ALEPPO, Syria: First responders on Sunday entered a contested neighborhood in Syria’ s northern city of Aleppo after days of deadly clashes between government forces and Kurdish-led forces. Syrian state media said the military was deployed in large numbers.
The clashes broke out Tuesday in the predominantly Kurdish neighborhoods of Sheikh Maqsoud, Achrafieh and Bani Zaid after the government and the Syrian Democratic Forces, the main Kurdish-led force in the country, failed to make progress on how to merge the SDF into the national army. Security forces captured Achrafieh and Bani Zaid.
The fighting between the two sides was the most intense since the fall of then-President Bashar Assad to insurgents in December 2024. At least 23 people were killed in five days of clashes and more than 140,000 were displaced amid shelling and drone strikes.
The US-backed SDF, which have played a key role in combating the Daesh group in large swaths of eastern Syria, are the largest force yet to be absorbed into Syria’s national army. Some of the factions that make up the army, however, were previously Turkish-backed insurgent groups that have a long history of clashing with Kurdish forces.

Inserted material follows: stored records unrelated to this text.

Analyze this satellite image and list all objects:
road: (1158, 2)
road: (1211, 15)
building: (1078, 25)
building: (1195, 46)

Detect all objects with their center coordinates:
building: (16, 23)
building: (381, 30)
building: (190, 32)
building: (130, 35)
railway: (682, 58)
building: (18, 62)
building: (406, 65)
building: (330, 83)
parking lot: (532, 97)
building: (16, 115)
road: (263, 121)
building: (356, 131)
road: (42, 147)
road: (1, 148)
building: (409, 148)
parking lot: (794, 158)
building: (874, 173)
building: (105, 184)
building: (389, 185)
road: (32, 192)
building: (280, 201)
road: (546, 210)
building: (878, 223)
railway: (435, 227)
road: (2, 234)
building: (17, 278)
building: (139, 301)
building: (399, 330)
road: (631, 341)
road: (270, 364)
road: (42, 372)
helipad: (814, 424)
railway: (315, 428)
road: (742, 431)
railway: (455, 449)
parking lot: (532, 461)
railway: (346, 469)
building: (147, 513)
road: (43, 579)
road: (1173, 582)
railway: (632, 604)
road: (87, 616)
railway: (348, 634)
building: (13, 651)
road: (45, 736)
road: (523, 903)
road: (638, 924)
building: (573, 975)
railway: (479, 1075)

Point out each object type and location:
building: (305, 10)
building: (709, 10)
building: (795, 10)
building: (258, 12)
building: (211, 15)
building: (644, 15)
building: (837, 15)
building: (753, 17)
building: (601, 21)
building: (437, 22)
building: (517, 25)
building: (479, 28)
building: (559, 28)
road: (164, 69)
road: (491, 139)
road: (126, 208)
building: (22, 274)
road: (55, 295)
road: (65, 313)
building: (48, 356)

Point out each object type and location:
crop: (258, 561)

The Kurdish fighters have now evacuated from the Sheikh Maqsoud neighborhood to northeastern Syria, which is under the control of the SDF. However, they said in a statement they will continue to fight now that the wounded and civilians have been evacuated, in what they called a “partial ceasefire.”
The neighborhood appeared calm Sunday. The United Nations said it was trying to dispatch more convoys to the neighborhoods with food, fuel, blankets and other urgent supplies.
Government security forces brought journalists to tour the devastated area, showing them the damaged Khalid Al-Fajer Hospital and a military position belonging to the SDF’s security forces that government forces had targeted.
The SDF statement accused the government of targeting the hospital “dozens of times” before patients were evacuated. Damascus accused the Kurdish-led group of using the hospital and other civilian facilities as military positions.
On one street, Syrian Red Crescent first responders spoke to a resident surrounded by charred cars and badly damaged residential buildings.
Some residents told The Associated Press that SDF forces did not allow their cars through checkpoints to leave.
“We lived a night of horror. I still cannot believe that I am right here standing on my own two feet,” said Ahmad Shaikho. “So far the situation has been calm. There hasn’t been any gunfire.”
Syrian Civil Defense first responders have been disarming improvised mines that they say were left by the Kurdish forces as booby traps.
Residents who fled are not being allowed back into the neighborhood until all the mines are cleared. Some were reminded of the displacement during Syria’s long civil war.
“I want to go back to my home, I beg you,” said Hoda Alnasiri.